И вот когда я вернулся с Варшавского вокзала и увидел этот твой дар, я сразу сел возле него на пол, прислонясь к стене, – и так, не зажигая света, стал слушать "Живет моя отрада…" и "По диким степям
Забайкалья…" и потом "Ничего мне на свете не надо…"
А я, в этой ситуации, ничего не мог делать. Я даже не мог снять пальто. С моих ботинок натекла лужа. А я все слушал. И твои пластинки пели: "Не уходи, побудь со мною…", и "Уйди, совсем уйди, я не хочу свиданий", и "Не уезжай ты, мой голубчик…", и "Уезжай, мне не нужно любви безответной", и "Миленький ты мой, возьми меня с собой…" Уф!

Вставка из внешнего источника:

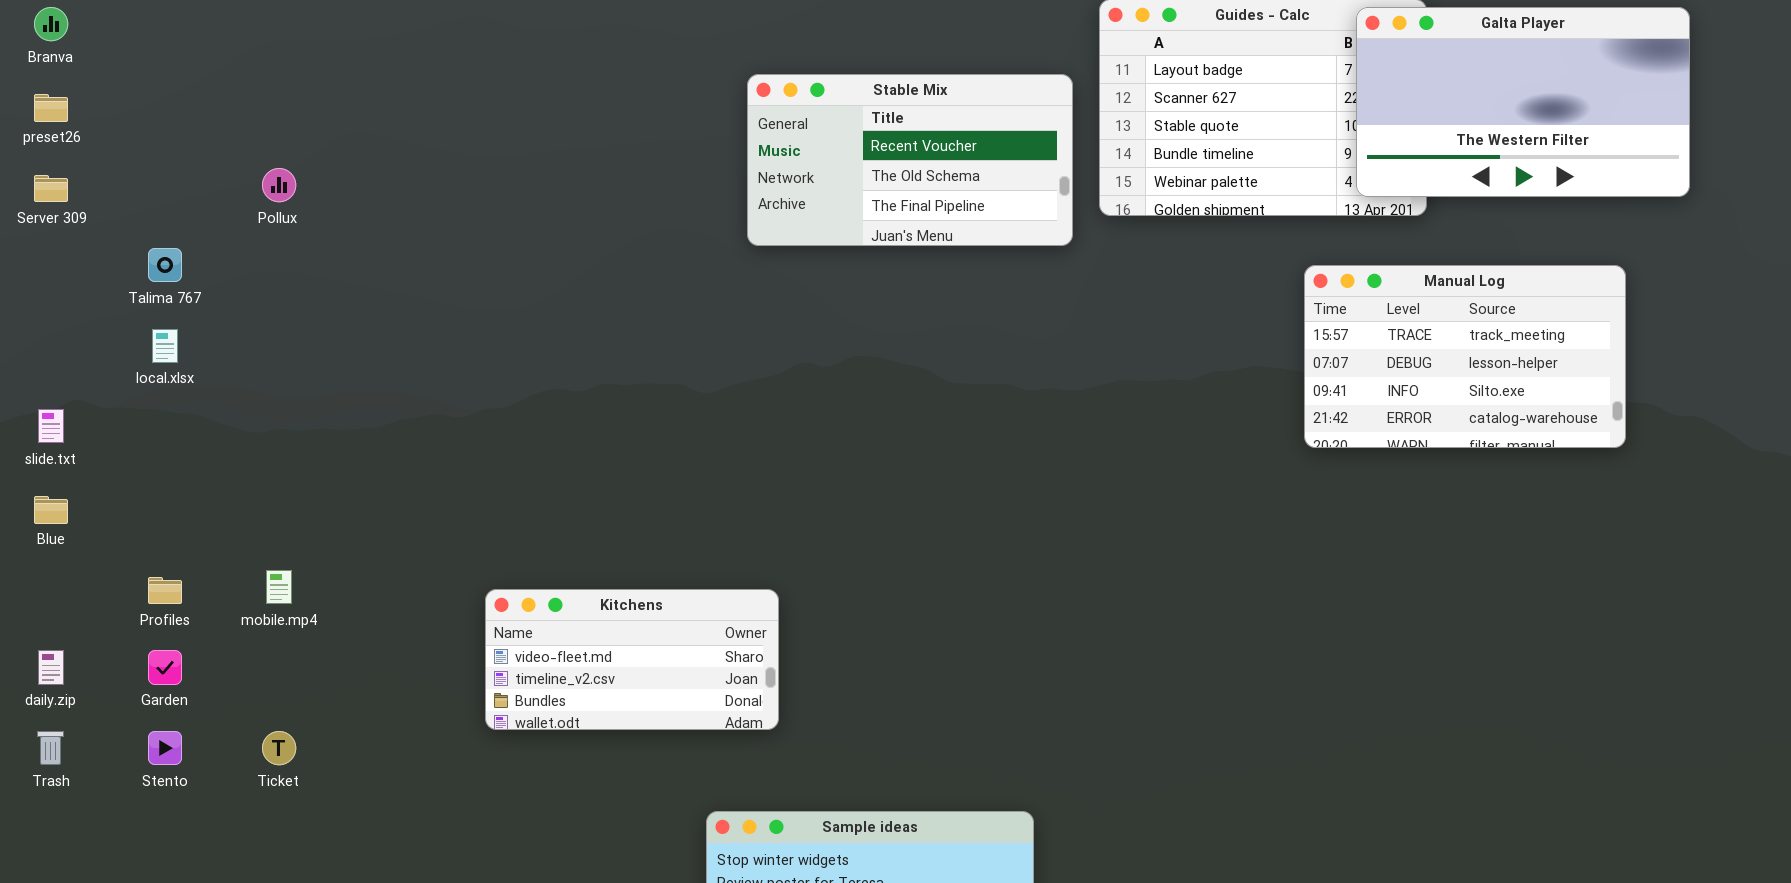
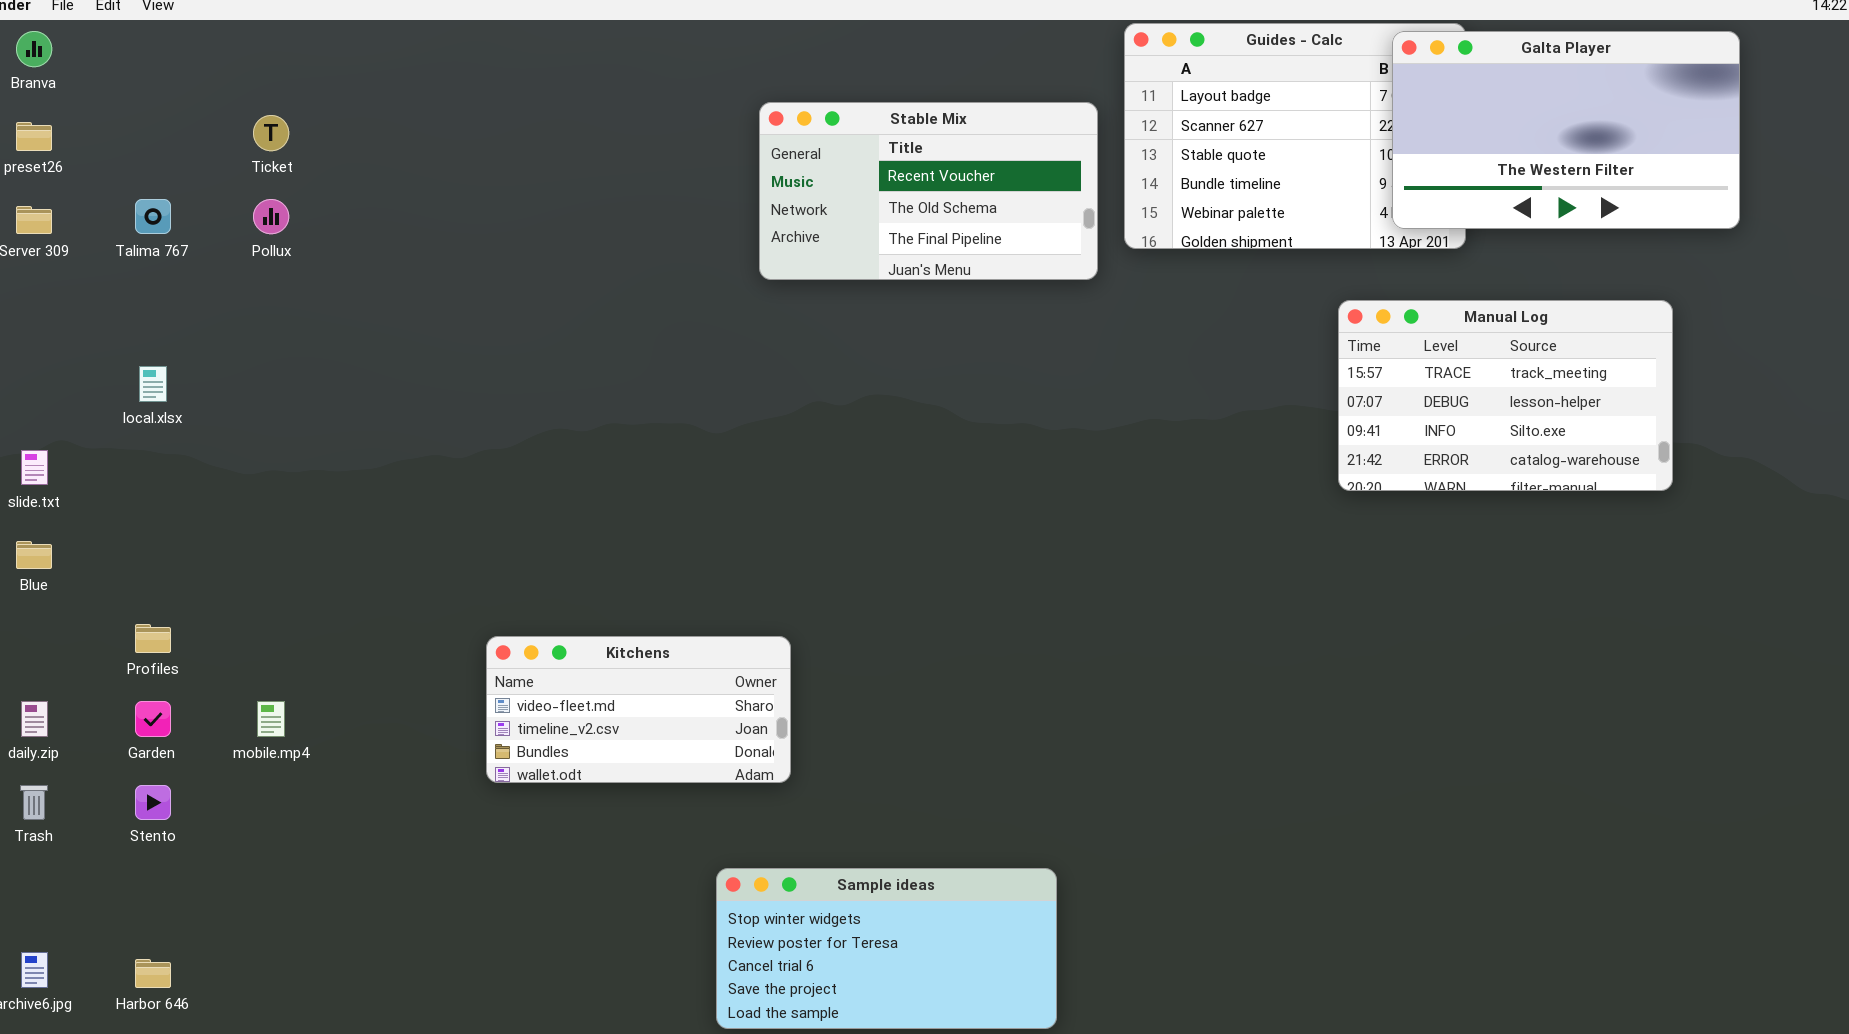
Talima 767: [148,248,182,282] -> [135,199,171,234], moved
mobile.mp4: [266,570,292,604] -> [257,701,285,737], moved
Ticket: [262,731,296,765] -> [253,115,289,151], moved

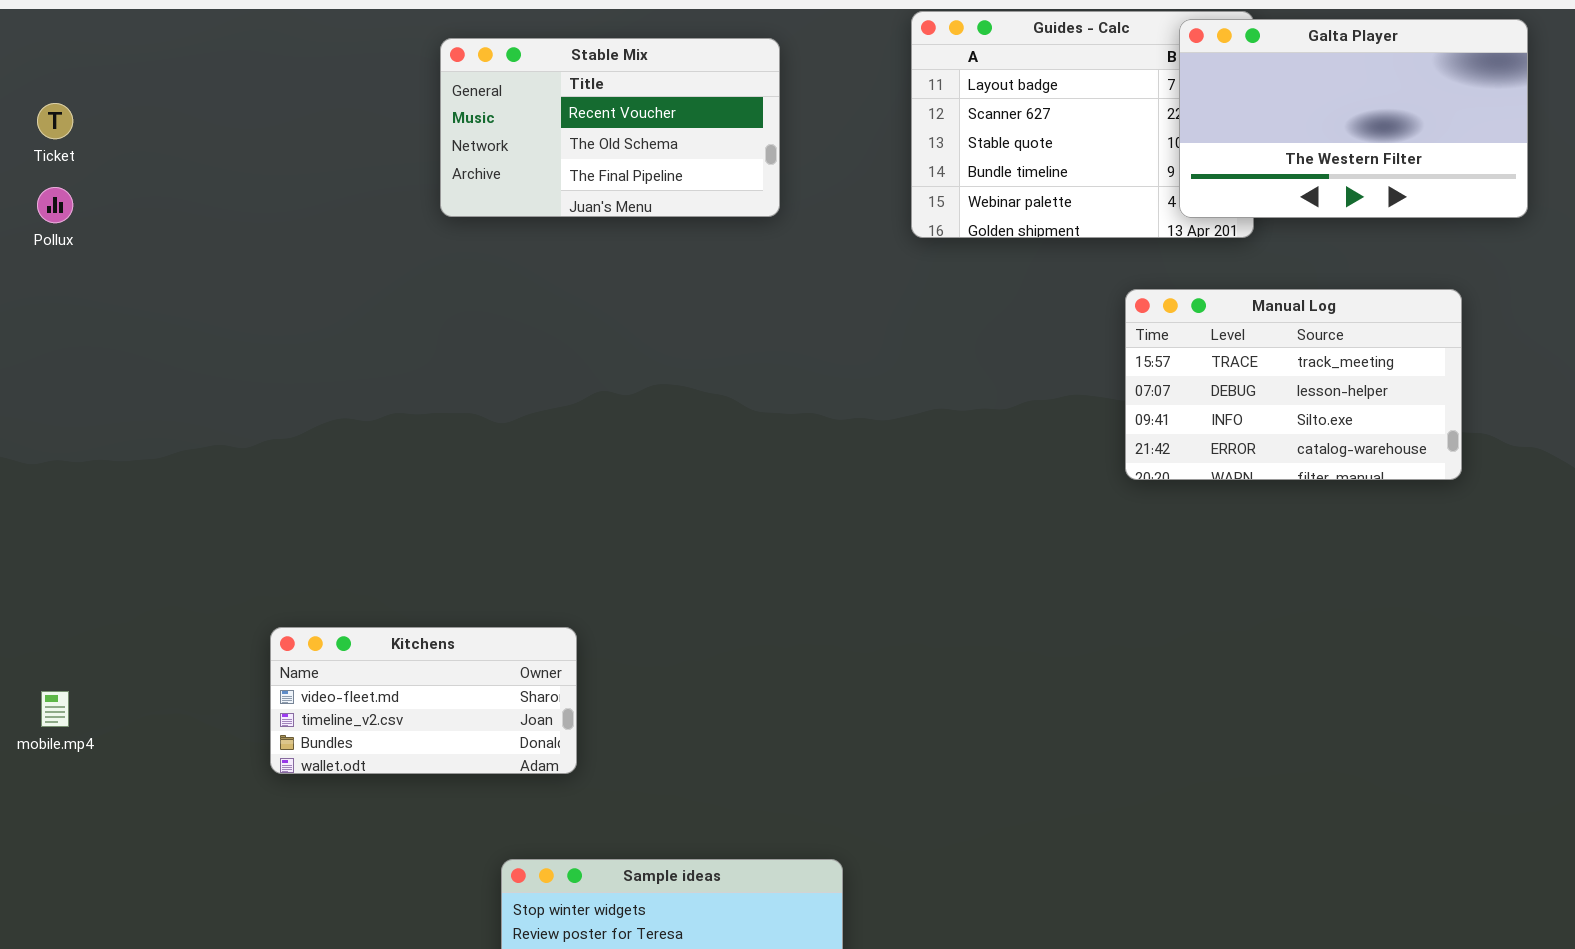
Stable Mix: [759,102,1098,280] -> [440,38,780,217], moved

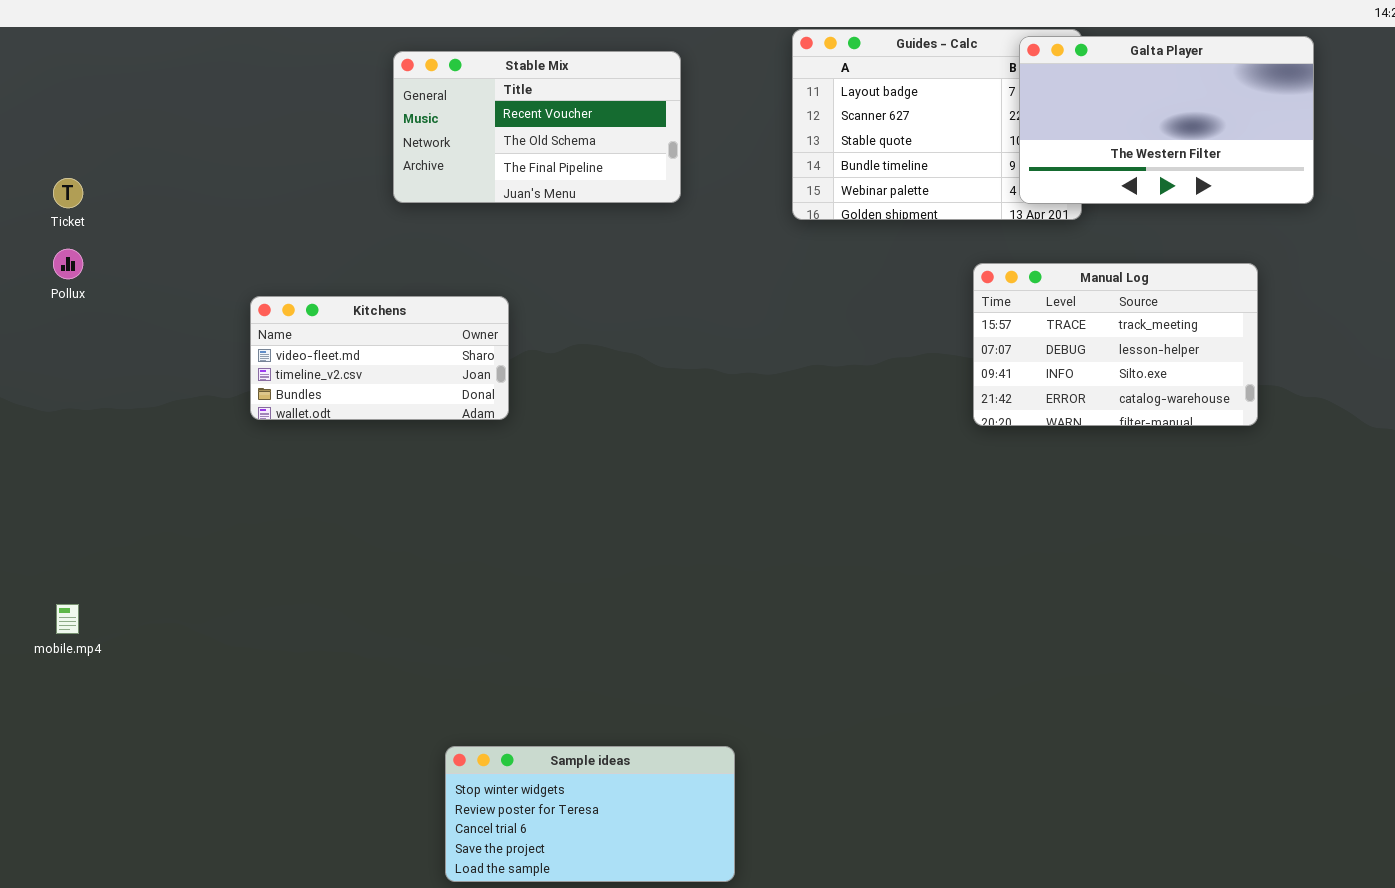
Ticket: [37,103,73,139] -> [53,178,83,208], moved
Pollux: [37,187,73,223] -> [53,249,83,279], moved
Kitchens: [270,627,577,774] -> [250,296,509,420], moved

Да уж! Качели для двоих! Американские горки! Сердце не выдерживает своих же перепадов. А я все равно слушал. А потом я стал слушать вальсы и марши русских военных оркестров…
Уже была ночь. И вышла луна. И тогда я вспомнил, что ты сделал мне подарок на день рождения, но разрешил открыть его только после твоего отъезда… Я бросился к ящику письменного стола. На ощупь нашел твердый пакетик.
Развернул его…
Это была аудиокассета.
Все чувства мои отключились.
Я бесчувственно вставил ее в диктофон.